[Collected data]
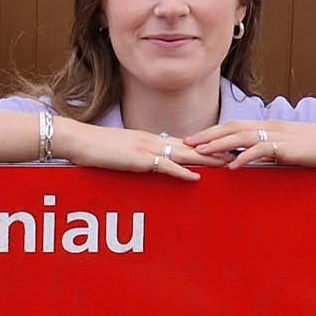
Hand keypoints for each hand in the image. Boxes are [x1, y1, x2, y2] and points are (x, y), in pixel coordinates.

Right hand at [55, 118, 228, 180]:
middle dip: (216, 151)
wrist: (77, 139)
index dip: (205, 147)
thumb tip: (147, 163)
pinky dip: (182, 172)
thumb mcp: (120, 151)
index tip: (224, 149)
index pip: (183, 143)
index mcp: (149, 138)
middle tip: (238, 153)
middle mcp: (152, 140)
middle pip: (191, 146)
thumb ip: (136, 155)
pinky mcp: (137, 159)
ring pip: (184, 154)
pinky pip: (164, 166)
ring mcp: (146, 148)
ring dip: (208, 159)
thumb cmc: (94, 147)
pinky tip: (197, 177)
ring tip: (228, 164)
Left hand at [185, 120, 315, 168]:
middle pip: (231, 128)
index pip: (234, 126)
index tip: (194, 139)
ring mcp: (277, 136)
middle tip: (186, 143)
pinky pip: (262, 151)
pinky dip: (245, 158)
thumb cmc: (315, 146)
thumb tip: (248, 159)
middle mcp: (268, 128)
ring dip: (219, 144)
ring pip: (242, 137)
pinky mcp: (287, 148)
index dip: (213, 132)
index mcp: (267, 127)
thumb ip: (267, 150)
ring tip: (201, 152)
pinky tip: (232, 166)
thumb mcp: (286, 147)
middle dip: (207, 135)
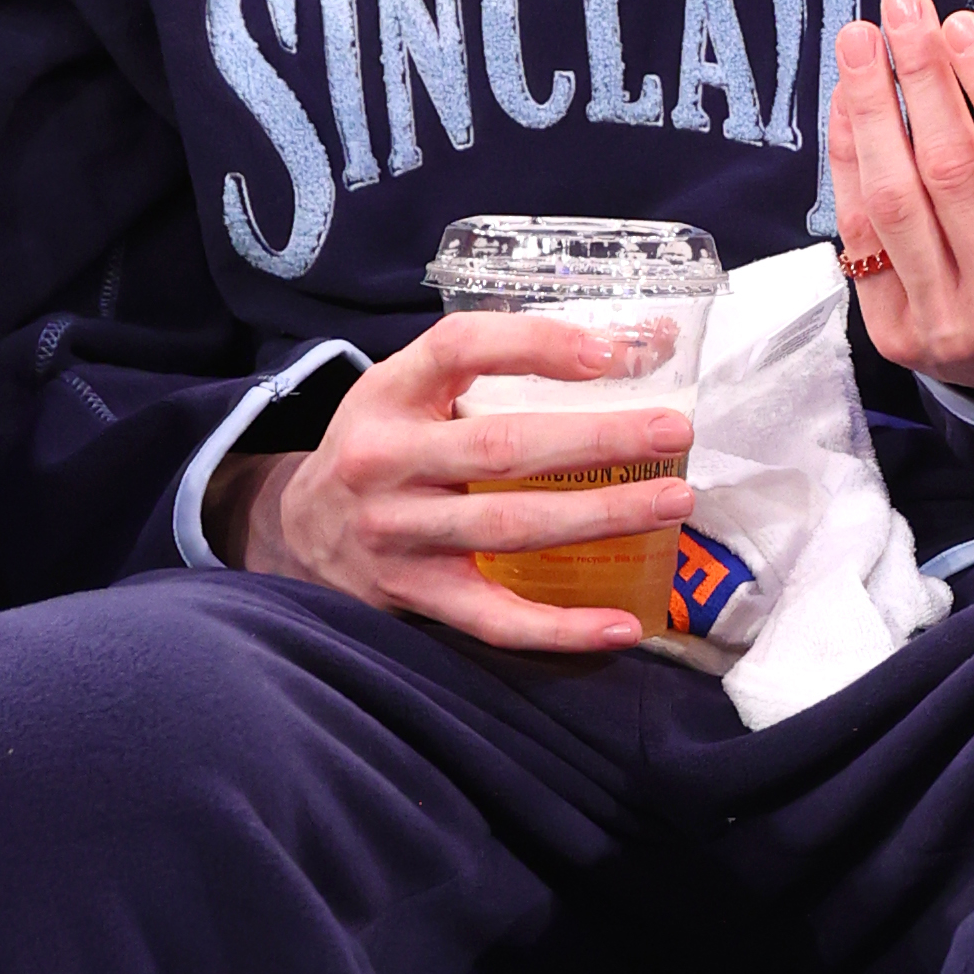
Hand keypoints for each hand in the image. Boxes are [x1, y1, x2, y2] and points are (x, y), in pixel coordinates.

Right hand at [213, 310, 692, 651]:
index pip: (460, 349)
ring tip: (672, 502)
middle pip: (500, 448)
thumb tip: (638, 346)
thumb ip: (499, 368)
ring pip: (507, 528)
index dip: (537, 345)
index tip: (612, 352)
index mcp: (388, 393)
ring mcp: (398, 534)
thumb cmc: (384, 446)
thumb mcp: (411, 389)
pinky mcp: (414, 596)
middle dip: (597, 438)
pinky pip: (495, 619)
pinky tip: (623, 623)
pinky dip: (562, 628)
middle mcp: (385, 461)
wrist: (298, 532)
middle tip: (675, 430)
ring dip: (598, 516)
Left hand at [828, 0, 973, 395]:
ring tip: (862, 36)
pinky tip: (850, 97)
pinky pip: (857, 235)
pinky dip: (847, 160)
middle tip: (906, 4)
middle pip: (952, 176)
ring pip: (893, 202)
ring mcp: (945, 330)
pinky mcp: (893, 337)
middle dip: (924, 80)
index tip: (963, 23)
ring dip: (871, 110)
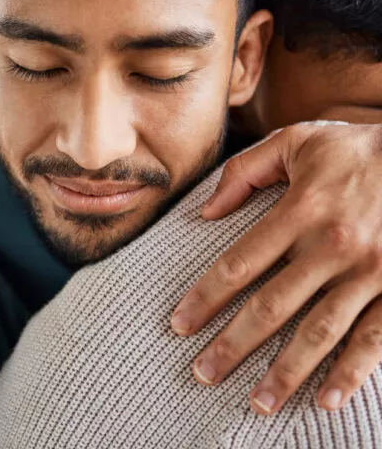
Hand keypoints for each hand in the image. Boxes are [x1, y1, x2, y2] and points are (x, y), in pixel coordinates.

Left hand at [171, 123, 381, 414]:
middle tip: (203, 373)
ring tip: (256, 403)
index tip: (180, 323)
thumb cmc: (353, 149)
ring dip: (285, 372)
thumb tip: (205, 211)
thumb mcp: (296, 141)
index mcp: (301, 209)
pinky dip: (351, 373)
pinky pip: (374, 339)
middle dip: (233, 344)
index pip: (240, 263)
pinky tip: (326, 400)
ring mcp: (369, 272)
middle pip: (271, 306)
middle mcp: (331, 246)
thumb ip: (245, 171)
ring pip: (319, 332)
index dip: (206, 296)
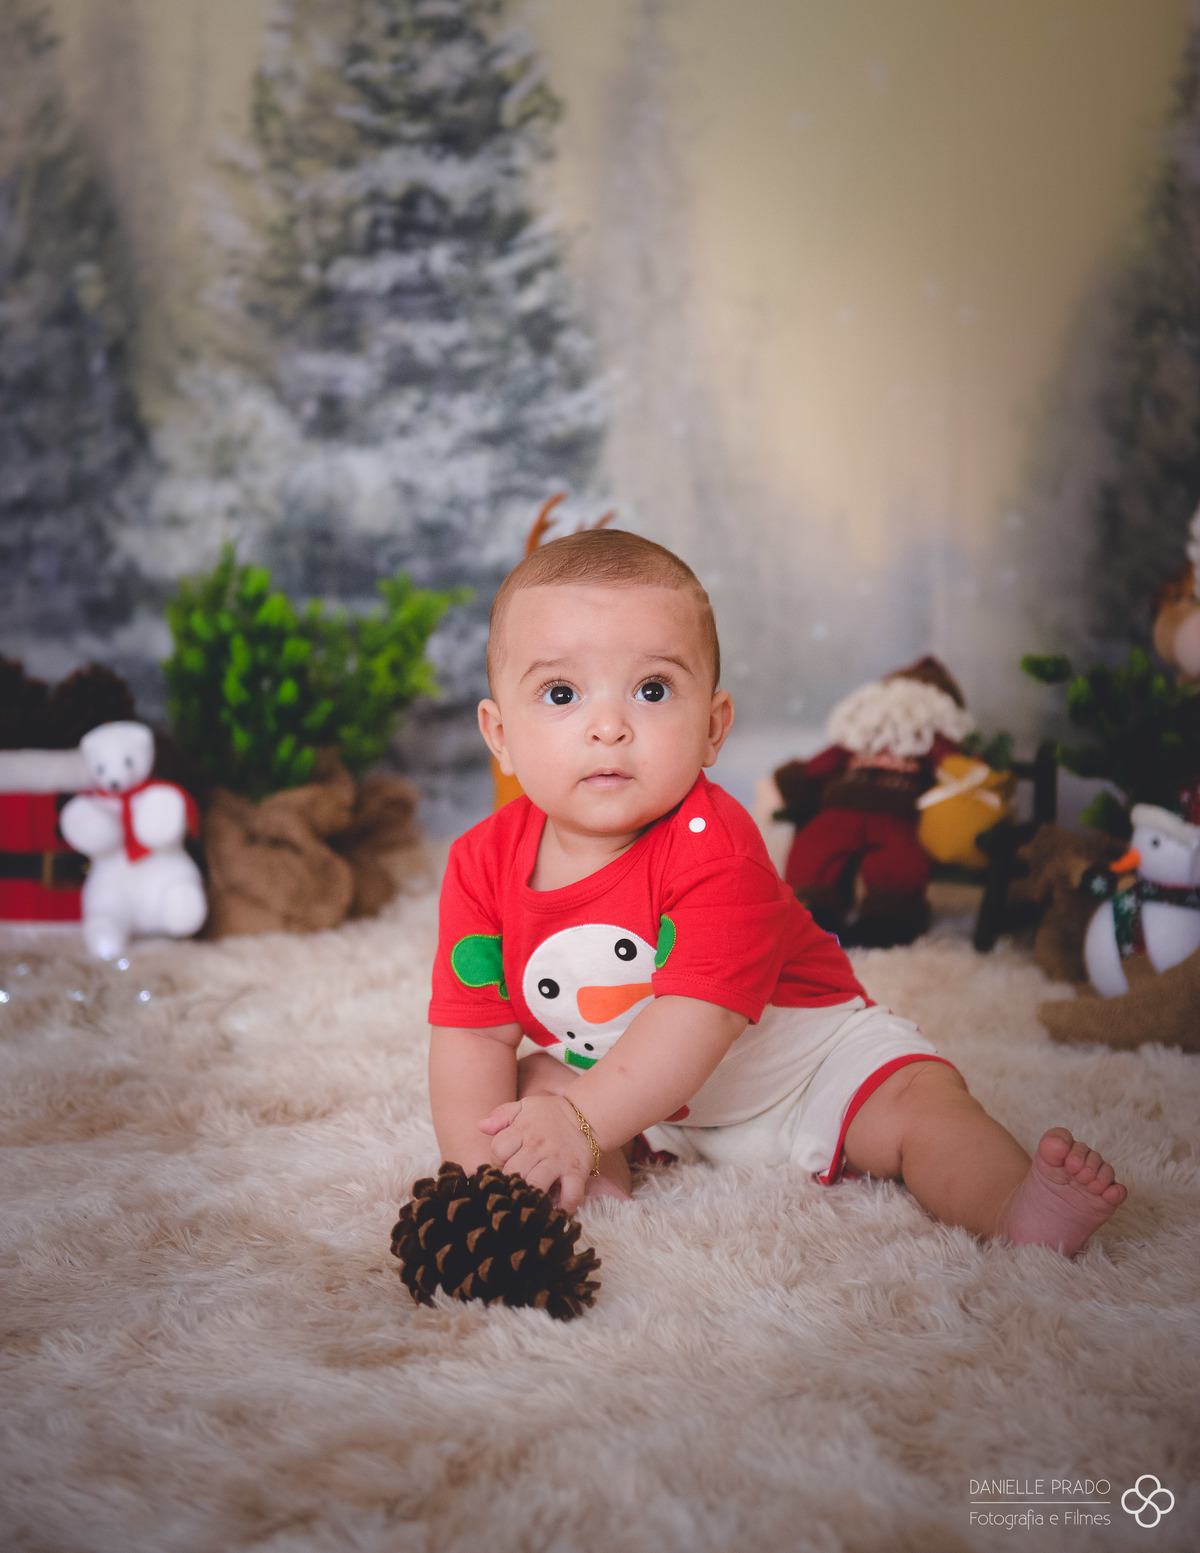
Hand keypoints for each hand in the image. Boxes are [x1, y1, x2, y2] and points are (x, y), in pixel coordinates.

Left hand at [478, 1094, 595, 1212]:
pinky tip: (555, 1208)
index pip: (498, 1150)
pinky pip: (570, 1196)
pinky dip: (563, 1208)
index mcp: (523, 1129)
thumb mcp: (525, 1106)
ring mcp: (558, 1160)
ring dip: (530, 1197)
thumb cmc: (551, 1114)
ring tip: (528, 1201)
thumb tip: (481, 1126)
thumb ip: (501, 1114)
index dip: (496, 1161)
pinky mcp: (577, 1172)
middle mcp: (539, 1146)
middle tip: (514, 1186)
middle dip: (510, 1182)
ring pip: (536, 1185)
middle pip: (514, 1171)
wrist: (588, 1115)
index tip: (503, 1166)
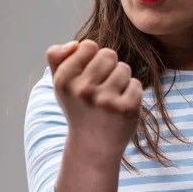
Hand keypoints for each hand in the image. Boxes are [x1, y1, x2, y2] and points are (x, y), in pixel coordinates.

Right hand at [46, 39, 142, 158]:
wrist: (92, 146)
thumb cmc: (78, 107)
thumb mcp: (60, 83)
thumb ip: (57, 57)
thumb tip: (74, 44)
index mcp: (64, 80)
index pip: (88, 45)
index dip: (91, 58)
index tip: (87, 75)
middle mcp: (83, 90)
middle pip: (108, 54)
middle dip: (108, 67)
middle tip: (101, 87)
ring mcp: (106, 100)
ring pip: (124, 68)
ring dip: (120, 81)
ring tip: (109, 99)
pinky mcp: (126, 109)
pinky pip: (135, 84)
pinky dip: (131, 94)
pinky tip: (119, 108)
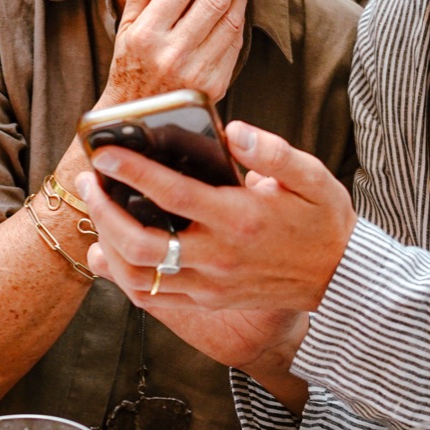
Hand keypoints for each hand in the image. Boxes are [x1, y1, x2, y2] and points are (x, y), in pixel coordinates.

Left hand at [77, 121, 357, 385]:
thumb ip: (273, 150)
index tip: (104, 152)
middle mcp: (220, 256)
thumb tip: (234, 130)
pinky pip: (154, 296)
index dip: (133, 172)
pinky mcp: (209, 300)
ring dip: (107, 244)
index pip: (173, 194)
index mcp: (241, 217)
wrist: (341, 279)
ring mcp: (211, 284)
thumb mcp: (313, 176)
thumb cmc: (324, 221)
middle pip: (142, 243)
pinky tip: (108, 253)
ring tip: (95, 211)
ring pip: (140, 276)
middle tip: (88, 180)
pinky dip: (123, 277)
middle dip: (104, 210)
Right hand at [100, 0, 251, 107]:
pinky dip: (240, 18)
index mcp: (147, 33)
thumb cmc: (130, 63)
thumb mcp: (128, 22)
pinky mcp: (215, 85)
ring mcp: (196, 71)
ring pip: (229, 20)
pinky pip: (234, 43)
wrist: (138, 114)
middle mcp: (172, 53)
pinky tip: (240, 2)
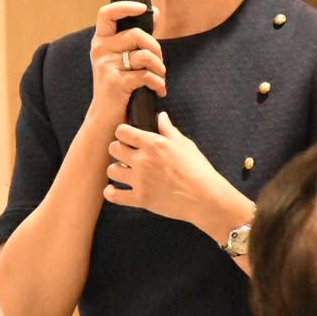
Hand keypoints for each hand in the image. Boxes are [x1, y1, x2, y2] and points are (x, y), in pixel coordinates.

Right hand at [85, 0, 166, 126]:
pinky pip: (146, 76)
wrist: (105, 117)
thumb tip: (154, 11)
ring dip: (160, 68)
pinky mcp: (115, 83)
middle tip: (159, 64)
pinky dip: (158, 84)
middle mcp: (100, 50)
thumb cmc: (118, 85)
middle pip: (137, 34)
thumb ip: (135, 36)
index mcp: (100, 40)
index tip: (144, 9)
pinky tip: (159, 91)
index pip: (107, 13)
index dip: (125, 7)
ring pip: (145, 55)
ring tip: (160, 77)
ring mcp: (106, 66)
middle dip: (156, 48)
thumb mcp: (121, 57)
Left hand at [103, 112, 243, 230]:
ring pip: (112, 170)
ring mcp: (141, 180)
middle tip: (126, 155)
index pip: (122, 131)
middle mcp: (144, 160)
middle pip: (113, 148)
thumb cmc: (198, 170)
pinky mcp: (141, 199)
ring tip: (124, 172)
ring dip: (117, 170)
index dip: (123, 133)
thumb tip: (161, 116)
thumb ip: (168, 129)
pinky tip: (114, 190)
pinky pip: (114, 195)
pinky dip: (111, 193)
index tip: (128, 138)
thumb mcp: (185, 144)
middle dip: (118, 150)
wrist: (205, 197)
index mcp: (154, 143)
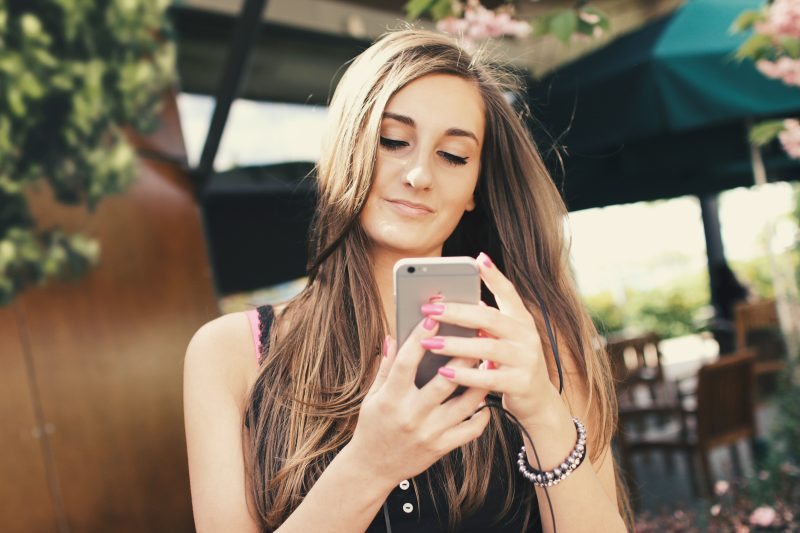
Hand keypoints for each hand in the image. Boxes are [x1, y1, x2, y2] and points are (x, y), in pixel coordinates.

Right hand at [347, 317, 490, 485]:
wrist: (373, 468)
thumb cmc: (373, 427)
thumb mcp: (373, 395)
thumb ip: (386, 367)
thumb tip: (393, 336)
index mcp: (391, 399)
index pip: (406, 362)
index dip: (419, 338)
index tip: (433, 319)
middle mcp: (412, 415)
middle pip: (444, 381)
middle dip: (463, 356)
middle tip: (476, 336)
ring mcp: (429, 433)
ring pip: (465, 404)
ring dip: (480, 382)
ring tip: (489, 363)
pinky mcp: (442, 447)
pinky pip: (471, 430)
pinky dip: (483, 415)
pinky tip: (485, 400)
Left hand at [419, 252, 560, 428]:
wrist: (537, 400)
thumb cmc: (511, 363)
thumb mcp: (504, 338)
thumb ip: (486, 322)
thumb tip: (452, 303)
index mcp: (521, 320)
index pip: (508, 292)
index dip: (494, 276)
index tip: (478, 259)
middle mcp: (527, 336)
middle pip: (489, 318)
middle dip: (456, 312)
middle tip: (429, 309)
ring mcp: (526, 359)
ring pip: (486, 347)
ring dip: (454, 344)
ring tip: (428, 342)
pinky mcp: (520, 383)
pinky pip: (487, 377)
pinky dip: (464, 375)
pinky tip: (443, 372)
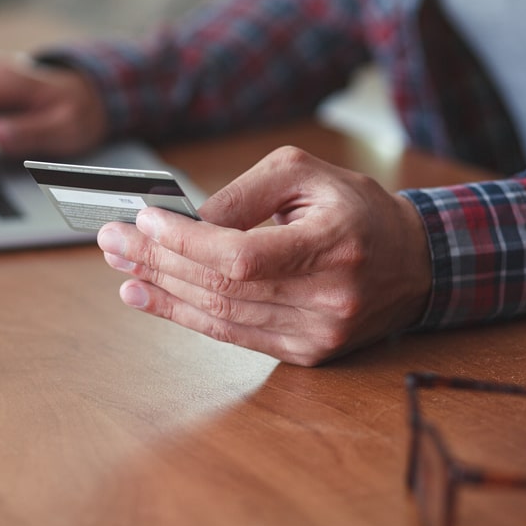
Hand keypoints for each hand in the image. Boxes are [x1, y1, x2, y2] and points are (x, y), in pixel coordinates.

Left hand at [96, 146, 431, 365]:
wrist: (413, 262)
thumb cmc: (356, 209)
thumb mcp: (305, 174)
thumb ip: (244, 193)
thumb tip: (187, 220)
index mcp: (334, 246)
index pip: (241, 255)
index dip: (185, 242)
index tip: (142, 220)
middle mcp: (327, 299)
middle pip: (221, 287)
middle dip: (156, 262)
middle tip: (112, 241)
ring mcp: (316, 334)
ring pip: (220, 315)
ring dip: (160, 291)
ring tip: (120, 268)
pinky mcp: (304, 351)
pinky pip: (232, 335)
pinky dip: (183, 315)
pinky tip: (148, 297)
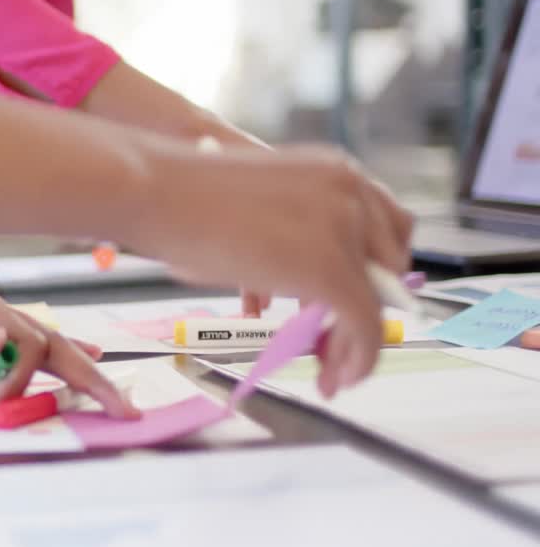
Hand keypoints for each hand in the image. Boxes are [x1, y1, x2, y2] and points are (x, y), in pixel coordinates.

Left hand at [0, 268, 139, 419]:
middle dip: (90, 377)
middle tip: (125, 409)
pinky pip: (28, 345)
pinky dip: (59, 356)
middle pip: (52, 343)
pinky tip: (81, 356)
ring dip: (79, 370)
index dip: (17, 383)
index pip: (24, 346)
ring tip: (113, 393)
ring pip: (45, 344)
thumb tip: (3, 341)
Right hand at [127, 140, 413, 396]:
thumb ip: (289, 231)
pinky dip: (356, 358)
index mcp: (334, 170)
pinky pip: (363, 324)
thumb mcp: (253, 207)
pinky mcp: (330, 267)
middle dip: (371, 309)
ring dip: (360, 343)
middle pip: (392, 265)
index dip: (379, 272)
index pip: (389, 226)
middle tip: (341, 341)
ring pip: (378, 301)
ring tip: (333, 369)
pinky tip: (334, 376)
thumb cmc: (180, 197)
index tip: (358, 302)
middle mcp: (350, 192)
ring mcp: (344, 227)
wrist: (154, 190)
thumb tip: (294, 283)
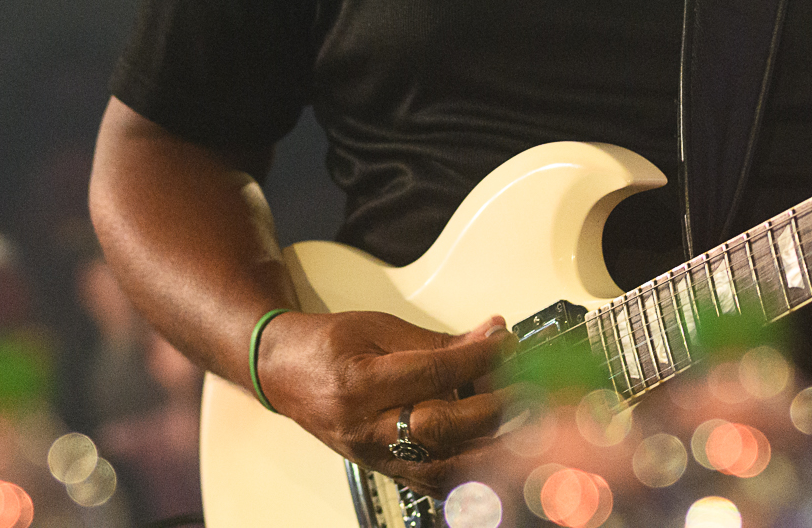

## Problem details:
Say how many lines in the data include the string "Left", giving the number alone.

## Task output:
9